Jake Baynor of Concord, Calif., is guilty of texting in the middle of a sales meeting at work, but you won't find him surfing the Web while he's on the phone with a friend. He thinks it's rude and a waste of time on both fronts.
"I absolutely hate it when people do that to me," he says. "They are quiet and seem far away, and you know they're not really listening to you."
Multitasking and skills of control and organization occur in the brain's prefrontal cortex, which is fully developed in humans by the mid 20s, at which point it begins to decline, says Adam Gazzaley, a UCSF professor of neurology and psychiatry. Gazzaley calls multitasking a myth. Task switching is more accurate, he says.
"Our brains don't excel at doing too many things at once," Gazzaley says. "Chewing gum and walking isn't hard because it's repetitive. But driving and texting? You're not really driving anymore. Visual attention and motor skills are taken up by texting, so your car is basically on autopilot." Same goes for instant messaging while researching a paper. Or talking on the phone while watching a PowerPoint presentation.
Because media multitasking is becoming chronic, as Ophir says, he and his colleagues set out to explain what happens when it becomes a way of life. Turns out, you sacrifice control of your environment.

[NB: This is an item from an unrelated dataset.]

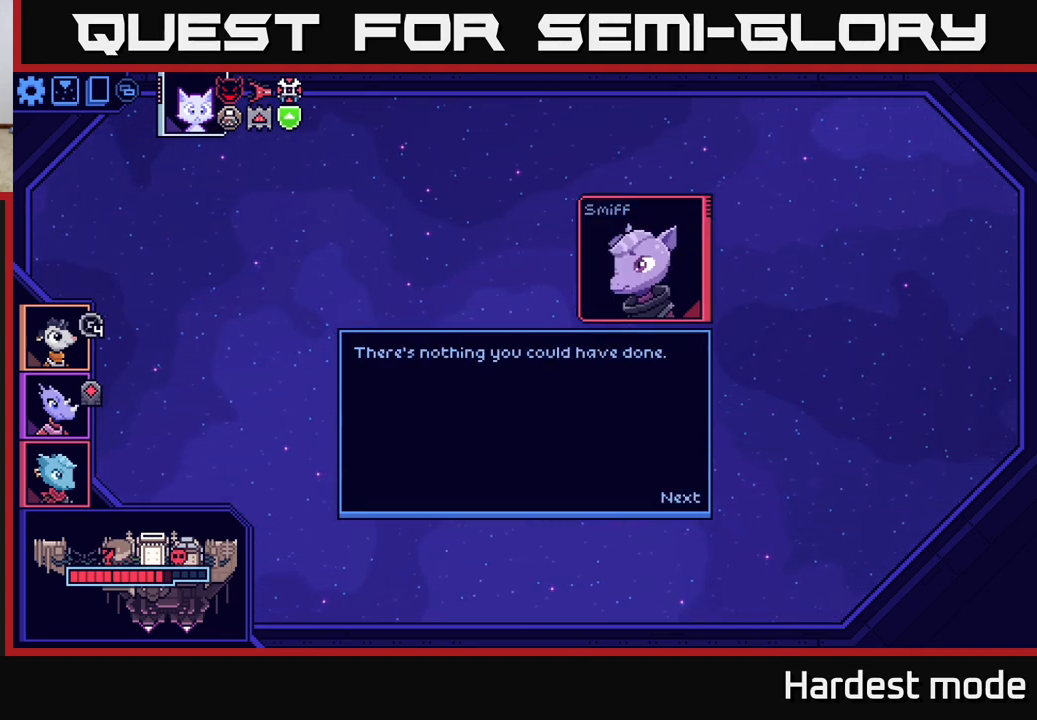
{"buttons": [], "left_stick": "center", "right_stick": "center", "events": [[50, "A", "down"], [217, "A", "up"]]}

"With media, it's all happening out of your control," Ophir says. "You're reacting to stimuli." As he explains it, when someone taps you on the shoulder, you acknowledge them. At the most, maybe two or three people in the room tap you on the shoulder, and you acknowledge them all in some way.
"Now (with things like texting and social media) the number of people who could tap you on the shoulder at the same time is unlimited," he says. "And they have no idea about the other people."
While the Stanford study proved that high performance is achieved by focusing on a single goal, it did not answer what cognitive scientists likely consider a million-dollar question: Does multitasking change the way we think or are people who multitask predisposed to be less attentive and less able to control their memory?
What scientists do know is that this way of life raises concerns about safety, productivity and education. They are even studying the social implications of high-tech multitasking.
"Everyone feels the burden and weight of immediate responsivity," says Gazzaley, whose research focuses on distraction and aging. "It's leading to demands on our cognitive systems that are too great. If the way in which children are trained to multitask is not compatible with basic skills, like reading a book, we might even have to change how education is delivered."